* INSTRUCTION
Give only the number of lines in these records that contain the word "running".

(Beginning of SUPPLIED RECORDS)

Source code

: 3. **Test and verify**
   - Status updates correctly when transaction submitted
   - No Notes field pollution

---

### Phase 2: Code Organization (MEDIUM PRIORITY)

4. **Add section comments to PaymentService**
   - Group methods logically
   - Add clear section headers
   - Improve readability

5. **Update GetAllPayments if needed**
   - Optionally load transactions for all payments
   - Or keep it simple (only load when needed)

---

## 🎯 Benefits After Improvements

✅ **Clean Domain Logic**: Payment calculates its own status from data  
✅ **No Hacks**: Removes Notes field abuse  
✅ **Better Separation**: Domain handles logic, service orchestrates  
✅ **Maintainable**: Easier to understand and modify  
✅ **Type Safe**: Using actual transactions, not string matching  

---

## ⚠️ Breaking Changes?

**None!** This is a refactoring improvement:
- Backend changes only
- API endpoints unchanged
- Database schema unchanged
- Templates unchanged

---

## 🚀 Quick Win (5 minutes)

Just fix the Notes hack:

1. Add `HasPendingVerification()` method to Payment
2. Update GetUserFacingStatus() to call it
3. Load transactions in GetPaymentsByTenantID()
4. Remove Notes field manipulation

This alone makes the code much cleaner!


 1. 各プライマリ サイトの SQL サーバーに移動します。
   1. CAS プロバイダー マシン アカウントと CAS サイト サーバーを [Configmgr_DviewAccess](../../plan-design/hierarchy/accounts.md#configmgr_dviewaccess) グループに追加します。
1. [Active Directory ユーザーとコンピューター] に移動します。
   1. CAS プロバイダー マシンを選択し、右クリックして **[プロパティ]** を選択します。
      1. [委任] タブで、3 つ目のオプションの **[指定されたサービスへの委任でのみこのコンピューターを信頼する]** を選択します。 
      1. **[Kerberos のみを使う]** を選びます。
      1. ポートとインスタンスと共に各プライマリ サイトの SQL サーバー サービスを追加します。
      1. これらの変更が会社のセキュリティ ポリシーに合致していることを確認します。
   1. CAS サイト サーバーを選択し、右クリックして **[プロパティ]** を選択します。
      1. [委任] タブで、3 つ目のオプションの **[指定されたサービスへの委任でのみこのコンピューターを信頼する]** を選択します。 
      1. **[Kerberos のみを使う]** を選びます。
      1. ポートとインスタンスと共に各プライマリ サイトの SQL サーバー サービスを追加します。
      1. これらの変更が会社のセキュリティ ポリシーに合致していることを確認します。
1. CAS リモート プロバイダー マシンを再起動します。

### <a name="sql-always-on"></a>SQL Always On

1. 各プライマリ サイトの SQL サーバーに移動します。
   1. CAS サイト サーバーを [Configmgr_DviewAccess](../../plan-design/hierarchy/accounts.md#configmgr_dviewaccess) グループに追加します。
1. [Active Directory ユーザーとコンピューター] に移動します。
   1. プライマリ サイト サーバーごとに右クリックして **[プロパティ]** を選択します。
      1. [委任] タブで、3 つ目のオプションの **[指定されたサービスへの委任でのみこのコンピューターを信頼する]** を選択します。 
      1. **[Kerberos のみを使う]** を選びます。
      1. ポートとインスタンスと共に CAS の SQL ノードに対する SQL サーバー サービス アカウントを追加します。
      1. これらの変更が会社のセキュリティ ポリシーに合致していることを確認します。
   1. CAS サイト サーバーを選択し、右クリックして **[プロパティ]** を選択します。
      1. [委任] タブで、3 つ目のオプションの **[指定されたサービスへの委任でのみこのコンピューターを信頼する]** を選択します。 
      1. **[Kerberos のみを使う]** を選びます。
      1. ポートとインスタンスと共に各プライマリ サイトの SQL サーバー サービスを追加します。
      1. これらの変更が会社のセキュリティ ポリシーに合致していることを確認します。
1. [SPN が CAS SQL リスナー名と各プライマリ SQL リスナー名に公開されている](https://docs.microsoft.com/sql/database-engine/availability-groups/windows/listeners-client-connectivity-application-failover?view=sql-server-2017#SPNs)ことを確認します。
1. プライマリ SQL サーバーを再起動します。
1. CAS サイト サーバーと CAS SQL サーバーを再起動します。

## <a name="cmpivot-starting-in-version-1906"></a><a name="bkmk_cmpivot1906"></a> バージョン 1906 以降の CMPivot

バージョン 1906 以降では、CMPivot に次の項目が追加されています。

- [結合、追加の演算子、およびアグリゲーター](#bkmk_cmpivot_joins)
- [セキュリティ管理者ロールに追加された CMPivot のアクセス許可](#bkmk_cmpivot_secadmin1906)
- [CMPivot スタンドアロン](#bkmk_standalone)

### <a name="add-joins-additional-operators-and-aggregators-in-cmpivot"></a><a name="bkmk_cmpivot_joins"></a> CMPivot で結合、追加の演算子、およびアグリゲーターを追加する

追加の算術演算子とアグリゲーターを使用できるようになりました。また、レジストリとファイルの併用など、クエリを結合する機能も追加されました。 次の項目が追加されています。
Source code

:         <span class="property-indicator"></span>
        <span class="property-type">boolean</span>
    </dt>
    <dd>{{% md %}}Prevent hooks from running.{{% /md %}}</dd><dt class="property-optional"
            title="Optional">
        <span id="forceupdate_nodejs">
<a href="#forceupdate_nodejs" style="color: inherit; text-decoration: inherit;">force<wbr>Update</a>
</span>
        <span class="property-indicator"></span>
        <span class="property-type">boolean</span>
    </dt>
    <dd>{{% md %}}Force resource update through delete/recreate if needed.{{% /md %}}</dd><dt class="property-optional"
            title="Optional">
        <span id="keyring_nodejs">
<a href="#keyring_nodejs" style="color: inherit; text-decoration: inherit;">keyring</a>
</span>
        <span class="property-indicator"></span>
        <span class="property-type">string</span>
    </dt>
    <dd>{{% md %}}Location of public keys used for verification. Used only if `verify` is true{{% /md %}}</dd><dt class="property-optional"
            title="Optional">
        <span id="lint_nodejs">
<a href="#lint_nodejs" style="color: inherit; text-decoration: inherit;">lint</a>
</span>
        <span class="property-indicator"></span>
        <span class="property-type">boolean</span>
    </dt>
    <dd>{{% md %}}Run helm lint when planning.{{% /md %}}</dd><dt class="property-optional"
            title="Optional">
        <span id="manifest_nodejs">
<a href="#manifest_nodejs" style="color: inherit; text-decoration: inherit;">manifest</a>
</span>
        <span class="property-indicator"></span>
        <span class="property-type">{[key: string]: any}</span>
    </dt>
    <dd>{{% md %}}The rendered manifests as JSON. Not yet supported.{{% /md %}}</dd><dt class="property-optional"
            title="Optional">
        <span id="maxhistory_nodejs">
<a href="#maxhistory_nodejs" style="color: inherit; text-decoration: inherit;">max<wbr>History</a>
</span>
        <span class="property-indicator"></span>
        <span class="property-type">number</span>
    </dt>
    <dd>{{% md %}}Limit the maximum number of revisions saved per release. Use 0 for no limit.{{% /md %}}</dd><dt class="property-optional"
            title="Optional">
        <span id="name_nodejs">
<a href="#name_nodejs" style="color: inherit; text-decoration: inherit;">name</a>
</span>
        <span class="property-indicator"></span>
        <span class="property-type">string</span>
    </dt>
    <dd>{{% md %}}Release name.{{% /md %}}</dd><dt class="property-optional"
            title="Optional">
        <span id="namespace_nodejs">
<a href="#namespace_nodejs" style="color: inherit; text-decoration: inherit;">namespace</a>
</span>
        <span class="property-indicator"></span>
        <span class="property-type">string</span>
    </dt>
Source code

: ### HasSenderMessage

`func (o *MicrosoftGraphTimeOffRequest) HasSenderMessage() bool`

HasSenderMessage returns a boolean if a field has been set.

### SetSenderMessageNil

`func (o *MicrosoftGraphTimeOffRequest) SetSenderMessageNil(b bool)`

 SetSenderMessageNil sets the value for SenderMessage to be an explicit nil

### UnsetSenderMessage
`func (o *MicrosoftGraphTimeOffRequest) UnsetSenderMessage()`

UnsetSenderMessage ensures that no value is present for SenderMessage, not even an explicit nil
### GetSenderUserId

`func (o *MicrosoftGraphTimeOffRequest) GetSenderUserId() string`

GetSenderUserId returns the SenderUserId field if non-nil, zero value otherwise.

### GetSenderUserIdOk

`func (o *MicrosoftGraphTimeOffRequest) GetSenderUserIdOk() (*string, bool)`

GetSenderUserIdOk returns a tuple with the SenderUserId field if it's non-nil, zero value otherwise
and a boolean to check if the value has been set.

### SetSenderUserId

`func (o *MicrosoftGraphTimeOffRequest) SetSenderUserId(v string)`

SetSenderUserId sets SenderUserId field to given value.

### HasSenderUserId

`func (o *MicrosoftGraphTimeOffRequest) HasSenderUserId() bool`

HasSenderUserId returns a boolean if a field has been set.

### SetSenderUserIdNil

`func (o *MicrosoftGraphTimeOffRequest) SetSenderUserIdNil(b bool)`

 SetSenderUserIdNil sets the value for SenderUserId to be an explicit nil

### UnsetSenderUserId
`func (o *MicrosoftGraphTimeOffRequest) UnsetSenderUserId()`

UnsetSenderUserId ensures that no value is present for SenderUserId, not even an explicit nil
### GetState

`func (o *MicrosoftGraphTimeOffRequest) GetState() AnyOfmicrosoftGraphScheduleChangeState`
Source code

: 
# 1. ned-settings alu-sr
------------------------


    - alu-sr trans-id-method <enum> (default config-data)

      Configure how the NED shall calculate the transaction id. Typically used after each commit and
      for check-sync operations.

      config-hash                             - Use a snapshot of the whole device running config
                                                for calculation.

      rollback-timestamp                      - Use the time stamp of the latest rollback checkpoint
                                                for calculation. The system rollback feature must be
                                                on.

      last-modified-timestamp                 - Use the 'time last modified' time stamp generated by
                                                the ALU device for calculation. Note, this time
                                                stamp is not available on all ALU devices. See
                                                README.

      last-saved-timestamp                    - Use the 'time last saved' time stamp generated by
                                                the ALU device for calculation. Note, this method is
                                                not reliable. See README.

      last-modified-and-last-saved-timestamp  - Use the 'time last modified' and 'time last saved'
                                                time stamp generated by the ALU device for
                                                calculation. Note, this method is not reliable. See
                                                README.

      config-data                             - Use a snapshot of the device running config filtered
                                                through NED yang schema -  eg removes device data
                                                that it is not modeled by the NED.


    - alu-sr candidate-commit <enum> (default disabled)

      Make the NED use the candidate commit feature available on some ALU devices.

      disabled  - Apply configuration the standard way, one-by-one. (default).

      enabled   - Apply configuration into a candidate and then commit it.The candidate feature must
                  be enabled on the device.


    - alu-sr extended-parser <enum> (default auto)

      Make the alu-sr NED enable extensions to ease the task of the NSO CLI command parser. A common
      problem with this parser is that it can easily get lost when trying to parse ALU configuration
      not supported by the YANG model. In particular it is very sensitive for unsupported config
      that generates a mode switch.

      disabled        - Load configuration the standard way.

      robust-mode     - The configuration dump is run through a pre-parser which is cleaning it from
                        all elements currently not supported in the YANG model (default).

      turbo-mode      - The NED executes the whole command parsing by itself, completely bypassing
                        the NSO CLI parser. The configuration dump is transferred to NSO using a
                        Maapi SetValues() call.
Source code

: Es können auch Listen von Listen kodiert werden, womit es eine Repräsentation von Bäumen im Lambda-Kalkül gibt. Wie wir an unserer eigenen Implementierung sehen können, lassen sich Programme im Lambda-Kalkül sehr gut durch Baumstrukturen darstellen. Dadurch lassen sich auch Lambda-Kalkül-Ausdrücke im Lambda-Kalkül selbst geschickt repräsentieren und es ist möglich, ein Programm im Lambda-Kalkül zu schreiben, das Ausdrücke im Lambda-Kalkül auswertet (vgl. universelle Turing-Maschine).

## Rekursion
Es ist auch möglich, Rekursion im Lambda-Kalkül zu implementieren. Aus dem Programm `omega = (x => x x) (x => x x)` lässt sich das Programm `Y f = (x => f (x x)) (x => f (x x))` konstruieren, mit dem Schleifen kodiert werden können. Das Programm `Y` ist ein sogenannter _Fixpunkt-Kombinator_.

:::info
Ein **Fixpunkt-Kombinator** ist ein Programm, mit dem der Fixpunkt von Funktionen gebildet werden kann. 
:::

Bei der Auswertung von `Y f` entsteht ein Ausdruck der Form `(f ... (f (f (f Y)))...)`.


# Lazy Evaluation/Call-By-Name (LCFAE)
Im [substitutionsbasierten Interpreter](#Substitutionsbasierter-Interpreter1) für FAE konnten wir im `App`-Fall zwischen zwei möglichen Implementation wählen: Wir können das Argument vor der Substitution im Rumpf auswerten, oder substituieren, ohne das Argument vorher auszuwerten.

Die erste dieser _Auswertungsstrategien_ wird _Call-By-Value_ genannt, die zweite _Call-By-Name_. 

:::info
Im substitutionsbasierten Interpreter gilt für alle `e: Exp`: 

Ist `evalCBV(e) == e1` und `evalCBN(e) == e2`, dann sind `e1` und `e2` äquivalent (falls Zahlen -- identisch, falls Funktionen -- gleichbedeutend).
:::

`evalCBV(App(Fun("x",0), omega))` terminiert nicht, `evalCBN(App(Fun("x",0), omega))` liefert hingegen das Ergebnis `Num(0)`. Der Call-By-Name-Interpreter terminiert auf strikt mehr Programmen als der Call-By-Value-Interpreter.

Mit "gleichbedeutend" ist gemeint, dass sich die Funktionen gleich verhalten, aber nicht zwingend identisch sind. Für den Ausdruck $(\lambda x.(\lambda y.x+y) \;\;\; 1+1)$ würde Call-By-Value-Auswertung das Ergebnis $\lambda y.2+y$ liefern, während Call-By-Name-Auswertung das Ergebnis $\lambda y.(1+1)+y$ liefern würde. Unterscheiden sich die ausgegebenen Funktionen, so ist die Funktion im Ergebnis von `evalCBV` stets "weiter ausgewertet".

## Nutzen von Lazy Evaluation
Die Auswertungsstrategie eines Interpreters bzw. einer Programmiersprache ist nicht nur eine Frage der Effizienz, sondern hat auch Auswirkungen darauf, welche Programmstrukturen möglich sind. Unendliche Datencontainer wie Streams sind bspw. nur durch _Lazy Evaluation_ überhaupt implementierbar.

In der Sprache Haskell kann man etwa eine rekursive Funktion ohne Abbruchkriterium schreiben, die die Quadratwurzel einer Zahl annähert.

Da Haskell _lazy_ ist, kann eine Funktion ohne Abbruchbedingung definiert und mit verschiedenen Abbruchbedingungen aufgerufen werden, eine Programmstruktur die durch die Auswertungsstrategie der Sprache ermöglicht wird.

(End of SUPPLIED RECORDS)

* TASK RESPONSE
3